BACKGROUND: Lead (Pb) is a toxic heavy metal and nephropathy is common with chronic exposure. Although vitamin D (VD) and calcium (Ca) showed promising protections, their co-administration was not previously investigated in Pb nephrotoxicity. This study measured the potential interactions and remedial effects of VD and/or Ca on established Pb nephropathy. METHODS: Fifty adult male mice were equally distributed into: negative controls (NC), positive controls (PC), Ca, VD and VDC groups. The study duration was seven weeks and all groups, except the NC, received Pb acetate in drinking water (500 mg/L) throughout the study. The Ca, VD and VDC groups also received oral Ca (50 mg/kg; five times/week) and/or intramuscular VD (1000 IU/kg; three times/week) from week four till the end of the study. RESULTS: The PC group showed substantial reduction in serum VD, hypocalcaemia, hypercalciuria and proteinuria alongside marked tissue inflammation, oxidative stress and apoptosis/necrosis. Pathological alterations were also detected in the mRNAs and proteins of the VD-metabolising enzymes, receptor and binding protein alongside several Ca-membrane channels, membrane transporters, intracellular binding proteins and mediators.
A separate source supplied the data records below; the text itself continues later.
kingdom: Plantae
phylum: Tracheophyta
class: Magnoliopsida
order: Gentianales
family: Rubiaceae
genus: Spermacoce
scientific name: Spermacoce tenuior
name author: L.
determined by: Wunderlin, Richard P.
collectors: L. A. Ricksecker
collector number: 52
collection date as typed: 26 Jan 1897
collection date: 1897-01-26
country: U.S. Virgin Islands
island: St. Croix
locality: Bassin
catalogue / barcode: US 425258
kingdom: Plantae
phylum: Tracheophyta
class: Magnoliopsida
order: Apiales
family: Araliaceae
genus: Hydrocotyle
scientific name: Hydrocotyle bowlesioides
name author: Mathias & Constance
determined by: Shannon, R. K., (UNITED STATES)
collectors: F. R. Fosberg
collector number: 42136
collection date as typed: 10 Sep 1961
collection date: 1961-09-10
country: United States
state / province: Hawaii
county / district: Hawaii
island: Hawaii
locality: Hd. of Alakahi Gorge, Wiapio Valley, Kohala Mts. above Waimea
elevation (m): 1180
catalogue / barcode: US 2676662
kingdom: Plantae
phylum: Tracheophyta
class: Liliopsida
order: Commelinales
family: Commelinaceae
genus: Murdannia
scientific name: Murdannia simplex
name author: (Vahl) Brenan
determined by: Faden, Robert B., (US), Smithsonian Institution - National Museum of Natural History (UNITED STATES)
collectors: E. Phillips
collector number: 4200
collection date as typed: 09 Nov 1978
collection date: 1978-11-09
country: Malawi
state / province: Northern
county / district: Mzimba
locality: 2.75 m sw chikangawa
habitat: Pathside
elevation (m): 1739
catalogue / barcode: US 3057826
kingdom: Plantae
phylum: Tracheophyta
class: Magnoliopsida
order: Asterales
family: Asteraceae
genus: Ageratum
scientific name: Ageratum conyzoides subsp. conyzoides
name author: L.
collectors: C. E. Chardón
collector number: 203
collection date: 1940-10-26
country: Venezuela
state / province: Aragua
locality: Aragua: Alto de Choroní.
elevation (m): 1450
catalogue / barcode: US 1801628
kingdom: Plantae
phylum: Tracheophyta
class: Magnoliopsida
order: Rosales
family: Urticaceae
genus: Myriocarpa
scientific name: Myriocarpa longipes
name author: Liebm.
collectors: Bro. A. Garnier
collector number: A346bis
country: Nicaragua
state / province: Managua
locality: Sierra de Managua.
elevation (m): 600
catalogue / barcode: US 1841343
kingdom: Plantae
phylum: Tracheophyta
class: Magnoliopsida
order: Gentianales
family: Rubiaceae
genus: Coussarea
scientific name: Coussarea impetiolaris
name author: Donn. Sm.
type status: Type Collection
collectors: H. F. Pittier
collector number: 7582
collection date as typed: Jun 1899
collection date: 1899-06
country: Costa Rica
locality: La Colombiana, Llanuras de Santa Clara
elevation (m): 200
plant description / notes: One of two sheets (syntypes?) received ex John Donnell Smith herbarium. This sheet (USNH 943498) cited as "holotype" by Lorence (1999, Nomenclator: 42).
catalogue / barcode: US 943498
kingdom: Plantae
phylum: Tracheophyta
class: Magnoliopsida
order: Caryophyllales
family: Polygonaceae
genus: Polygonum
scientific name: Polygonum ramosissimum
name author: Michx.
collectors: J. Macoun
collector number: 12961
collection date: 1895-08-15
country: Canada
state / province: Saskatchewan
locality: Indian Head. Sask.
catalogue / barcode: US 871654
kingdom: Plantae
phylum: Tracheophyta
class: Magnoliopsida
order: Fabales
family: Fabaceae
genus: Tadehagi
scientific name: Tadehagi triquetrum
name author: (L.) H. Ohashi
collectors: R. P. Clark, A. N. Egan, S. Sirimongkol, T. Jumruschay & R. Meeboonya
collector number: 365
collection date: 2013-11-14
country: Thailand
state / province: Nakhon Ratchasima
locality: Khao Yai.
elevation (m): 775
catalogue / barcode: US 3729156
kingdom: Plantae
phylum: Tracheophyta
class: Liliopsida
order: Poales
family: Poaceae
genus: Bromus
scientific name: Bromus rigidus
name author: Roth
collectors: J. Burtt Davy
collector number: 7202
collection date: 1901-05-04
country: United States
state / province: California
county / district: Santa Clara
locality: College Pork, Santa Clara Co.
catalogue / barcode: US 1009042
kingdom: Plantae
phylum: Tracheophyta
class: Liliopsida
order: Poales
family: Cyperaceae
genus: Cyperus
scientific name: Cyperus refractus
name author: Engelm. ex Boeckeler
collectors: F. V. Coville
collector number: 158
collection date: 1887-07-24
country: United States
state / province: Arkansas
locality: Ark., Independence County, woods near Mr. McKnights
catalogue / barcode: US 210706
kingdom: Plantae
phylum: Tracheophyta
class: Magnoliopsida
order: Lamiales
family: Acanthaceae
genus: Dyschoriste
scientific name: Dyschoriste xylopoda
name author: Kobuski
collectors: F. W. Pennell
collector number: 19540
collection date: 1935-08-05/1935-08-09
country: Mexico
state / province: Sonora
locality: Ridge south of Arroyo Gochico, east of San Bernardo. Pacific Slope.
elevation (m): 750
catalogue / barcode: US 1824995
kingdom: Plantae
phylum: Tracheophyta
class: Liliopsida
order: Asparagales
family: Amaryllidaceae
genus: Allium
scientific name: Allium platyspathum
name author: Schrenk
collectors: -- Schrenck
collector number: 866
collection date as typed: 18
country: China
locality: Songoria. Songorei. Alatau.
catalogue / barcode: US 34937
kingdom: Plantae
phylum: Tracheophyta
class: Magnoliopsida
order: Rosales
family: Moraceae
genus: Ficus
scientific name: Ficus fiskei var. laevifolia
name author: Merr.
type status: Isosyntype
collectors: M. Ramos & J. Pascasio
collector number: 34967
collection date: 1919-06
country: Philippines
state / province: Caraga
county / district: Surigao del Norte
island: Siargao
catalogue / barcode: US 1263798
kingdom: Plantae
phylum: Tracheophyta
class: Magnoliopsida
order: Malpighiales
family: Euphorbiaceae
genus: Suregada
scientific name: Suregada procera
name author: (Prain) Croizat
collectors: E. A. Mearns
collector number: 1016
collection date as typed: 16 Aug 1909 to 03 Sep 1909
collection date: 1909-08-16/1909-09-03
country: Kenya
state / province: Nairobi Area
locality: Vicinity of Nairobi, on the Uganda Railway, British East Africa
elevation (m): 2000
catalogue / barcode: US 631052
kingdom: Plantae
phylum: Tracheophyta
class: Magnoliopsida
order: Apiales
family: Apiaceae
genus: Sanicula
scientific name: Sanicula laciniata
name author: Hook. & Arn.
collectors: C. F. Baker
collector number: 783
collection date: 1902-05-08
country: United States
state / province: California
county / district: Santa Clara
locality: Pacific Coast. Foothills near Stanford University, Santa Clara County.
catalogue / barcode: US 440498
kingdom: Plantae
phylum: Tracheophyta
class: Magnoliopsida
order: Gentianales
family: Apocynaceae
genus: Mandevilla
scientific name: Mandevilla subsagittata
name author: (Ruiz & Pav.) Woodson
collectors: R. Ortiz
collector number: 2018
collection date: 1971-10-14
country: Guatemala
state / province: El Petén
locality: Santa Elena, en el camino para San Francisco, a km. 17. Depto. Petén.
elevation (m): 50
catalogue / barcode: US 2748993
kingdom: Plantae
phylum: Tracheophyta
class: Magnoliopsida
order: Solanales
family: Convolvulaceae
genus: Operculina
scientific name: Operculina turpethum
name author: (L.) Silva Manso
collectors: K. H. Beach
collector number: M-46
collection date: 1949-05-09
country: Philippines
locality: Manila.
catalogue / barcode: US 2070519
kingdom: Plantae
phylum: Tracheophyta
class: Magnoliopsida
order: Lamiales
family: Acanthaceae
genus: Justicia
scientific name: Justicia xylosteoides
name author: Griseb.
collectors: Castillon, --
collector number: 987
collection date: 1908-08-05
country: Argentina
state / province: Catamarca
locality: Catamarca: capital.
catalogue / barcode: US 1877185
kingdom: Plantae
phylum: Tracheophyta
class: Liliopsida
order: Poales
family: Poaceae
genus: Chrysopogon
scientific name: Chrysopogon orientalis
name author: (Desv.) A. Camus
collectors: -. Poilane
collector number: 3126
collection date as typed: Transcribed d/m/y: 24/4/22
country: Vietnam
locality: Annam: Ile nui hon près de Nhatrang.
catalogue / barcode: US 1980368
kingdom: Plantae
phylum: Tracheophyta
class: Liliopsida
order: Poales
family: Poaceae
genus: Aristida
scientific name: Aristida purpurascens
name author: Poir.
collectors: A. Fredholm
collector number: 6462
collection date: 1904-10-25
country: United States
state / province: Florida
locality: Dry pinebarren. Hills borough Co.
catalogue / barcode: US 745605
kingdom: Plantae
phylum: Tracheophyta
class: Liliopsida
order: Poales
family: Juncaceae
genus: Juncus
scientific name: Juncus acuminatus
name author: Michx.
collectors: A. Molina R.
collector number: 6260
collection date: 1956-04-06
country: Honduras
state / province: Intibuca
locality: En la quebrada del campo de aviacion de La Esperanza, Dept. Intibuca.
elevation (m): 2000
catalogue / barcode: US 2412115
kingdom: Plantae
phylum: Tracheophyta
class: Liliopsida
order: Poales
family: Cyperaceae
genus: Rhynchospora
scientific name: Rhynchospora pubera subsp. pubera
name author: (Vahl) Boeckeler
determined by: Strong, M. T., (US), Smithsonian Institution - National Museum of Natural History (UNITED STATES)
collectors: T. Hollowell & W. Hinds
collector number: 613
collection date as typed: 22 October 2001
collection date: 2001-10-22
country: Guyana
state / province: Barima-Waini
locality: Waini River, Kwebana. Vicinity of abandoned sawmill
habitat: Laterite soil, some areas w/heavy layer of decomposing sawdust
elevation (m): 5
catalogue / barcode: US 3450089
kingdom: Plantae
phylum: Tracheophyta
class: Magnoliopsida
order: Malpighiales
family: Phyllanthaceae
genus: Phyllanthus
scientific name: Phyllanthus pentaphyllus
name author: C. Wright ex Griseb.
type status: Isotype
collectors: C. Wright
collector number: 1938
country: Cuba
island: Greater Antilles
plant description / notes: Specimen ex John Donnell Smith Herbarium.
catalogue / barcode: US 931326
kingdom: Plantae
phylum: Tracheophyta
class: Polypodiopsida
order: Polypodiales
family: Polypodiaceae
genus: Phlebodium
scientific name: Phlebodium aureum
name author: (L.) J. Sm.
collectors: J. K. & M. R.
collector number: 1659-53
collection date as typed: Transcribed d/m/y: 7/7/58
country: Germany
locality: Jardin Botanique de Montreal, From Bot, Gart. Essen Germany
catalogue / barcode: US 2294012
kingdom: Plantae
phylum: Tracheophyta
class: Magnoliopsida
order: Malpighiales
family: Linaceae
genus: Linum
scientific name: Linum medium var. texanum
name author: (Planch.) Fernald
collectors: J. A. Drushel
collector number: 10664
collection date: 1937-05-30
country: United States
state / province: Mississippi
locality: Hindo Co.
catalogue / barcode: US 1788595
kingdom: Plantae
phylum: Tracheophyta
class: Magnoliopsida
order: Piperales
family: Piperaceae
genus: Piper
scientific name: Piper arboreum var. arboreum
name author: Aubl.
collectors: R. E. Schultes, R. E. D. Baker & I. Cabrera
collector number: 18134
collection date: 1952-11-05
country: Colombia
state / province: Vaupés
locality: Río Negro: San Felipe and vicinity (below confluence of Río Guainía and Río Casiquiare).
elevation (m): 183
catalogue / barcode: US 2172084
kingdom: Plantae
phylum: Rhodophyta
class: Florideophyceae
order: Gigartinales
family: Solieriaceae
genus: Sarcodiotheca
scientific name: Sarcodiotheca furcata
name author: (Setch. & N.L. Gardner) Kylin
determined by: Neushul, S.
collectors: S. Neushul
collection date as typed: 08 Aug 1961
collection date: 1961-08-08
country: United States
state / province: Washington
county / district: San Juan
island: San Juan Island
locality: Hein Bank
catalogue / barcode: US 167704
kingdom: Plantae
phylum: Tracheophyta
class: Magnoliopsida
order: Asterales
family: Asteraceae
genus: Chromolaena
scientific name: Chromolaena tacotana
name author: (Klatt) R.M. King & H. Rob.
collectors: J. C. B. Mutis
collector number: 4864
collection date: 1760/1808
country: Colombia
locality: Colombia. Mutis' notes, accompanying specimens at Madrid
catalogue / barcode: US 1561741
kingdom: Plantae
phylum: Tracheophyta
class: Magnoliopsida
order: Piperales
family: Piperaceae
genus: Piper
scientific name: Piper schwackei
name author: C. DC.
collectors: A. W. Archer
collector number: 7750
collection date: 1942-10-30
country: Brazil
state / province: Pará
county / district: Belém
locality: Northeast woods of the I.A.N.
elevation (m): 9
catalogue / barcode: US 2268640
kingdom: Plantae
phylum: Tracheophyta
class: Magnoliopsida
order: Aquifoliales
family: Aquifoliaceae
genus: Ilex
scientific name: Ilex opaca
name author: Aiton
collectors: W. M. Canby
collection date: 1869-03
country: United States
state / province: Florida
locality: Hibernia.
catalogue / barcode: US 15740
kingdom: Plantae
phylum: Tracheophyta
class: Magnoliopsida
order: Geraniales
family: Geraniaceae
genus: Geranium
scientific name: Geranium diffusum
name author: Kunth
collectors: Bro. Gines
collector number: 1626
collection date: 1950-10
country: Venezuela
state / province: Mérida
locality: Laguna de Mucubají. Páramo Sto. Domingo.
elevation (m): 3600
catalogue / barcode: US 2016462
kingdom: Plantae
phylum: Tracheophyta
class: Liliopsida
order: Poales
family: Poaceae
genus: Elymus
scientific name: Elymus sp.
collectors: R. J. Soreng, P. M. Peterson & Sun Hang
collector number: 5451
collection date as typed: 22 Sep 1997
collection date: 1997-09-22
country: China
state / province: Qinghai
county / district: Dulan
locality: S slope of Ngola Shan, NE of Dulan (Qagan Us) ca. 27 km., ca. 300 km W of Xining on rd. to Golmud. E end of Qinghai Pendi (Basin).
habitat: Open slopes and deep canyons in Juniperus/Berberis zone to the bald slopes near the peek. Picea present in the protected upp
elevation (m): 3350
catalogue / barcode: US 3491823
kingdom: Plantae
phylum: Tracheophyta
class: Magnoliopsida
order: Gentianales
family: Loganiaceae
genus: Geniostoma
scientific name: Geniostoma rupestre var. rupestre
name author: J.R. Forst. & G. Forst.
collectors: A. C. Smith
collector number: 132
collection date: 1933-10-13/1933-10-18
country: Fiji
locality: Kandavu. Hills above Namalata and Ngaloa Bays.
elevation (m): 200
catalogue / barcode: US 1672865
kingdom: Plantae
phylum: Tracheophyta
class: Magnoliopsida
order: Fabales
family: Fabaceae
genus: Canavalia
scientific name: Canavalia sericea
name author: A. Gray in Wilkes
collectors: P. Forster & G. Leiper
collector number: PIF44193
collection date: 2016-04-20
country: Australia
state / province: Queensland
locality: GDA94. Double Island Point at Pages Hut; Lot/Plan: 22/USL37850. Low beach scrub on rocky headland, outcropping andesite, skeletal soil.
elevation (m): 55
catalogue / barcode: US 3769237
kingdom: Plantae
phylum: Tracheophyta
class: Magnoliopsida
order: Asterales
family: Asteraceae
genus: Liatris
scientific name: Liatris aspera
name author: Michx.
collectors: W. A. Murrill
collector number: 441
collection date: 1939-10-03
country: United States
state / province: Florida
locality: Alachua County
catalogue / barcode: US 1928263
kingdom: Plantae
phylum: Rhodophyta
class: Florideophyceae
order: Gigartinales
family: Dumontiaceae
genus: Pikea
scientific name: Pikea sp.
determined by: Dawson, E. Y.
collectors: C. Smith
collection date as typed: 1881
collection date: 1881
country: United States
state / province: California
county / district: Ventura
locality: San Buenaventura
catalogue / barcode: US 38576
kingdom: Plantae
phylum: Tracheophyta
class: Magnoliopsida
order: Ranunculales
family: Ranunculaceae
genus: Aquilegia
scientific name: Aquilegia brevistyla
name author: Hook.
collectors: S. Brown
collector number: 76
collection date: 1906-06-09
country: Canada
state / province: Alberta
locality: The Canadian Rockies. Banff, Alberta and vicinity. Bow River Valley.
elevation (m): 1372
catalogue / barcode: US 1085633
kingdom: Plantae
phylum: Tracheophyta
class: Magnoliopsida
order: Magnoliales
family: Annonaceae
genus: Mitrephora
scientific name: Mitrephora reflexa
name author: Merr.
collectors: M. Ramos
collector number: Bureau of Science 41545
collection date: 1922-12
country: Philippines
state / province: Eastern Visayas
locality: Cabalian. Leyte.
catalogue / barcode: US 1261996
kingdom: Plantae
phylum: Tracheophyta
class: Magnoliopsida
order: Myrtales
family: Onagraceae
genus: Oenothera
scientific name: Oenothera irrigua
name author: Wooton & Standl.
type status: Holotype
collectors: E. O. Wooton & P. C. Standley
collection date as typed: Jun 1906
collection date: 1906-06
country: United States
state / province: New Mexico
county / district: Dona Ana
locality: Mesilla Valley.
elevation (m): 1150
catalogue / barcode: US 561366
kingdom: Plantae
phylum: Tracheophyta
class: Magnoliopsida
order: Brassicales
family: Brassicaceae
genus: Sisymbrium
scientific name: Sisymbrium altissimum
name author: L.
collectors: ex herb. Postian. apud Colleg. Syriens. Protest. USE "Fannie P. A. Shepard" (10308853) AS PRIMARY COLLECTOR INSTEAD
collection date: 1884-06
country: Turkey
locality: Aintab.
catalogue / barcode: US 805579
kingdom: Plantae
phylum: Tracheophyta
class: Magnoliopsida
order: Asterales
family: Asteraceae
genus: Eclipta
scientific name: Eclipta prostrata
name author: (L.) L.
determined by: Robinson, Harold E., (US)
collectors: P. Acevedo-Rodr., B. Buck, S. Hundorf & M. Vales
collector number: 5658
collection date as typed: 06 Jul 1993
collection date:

While both monotherapies equally demonstrated moderate improvements, the VDC showed the utmost corrective actions on serum and tissue Pb concentrations, the inflammatory and antioxidative markers, the expressions of renal VD/Ca-molecules and tissue integrity. Moreover, the results were comparable between the VDC and NC groups. CONCLUSIONS: This report is the first to reveal potential enhanced remedial outcomes for combining VD and Ca against pre-existing Pb nephrotoxicity and the enhancements could be dependent on Ca-regulatory pathways.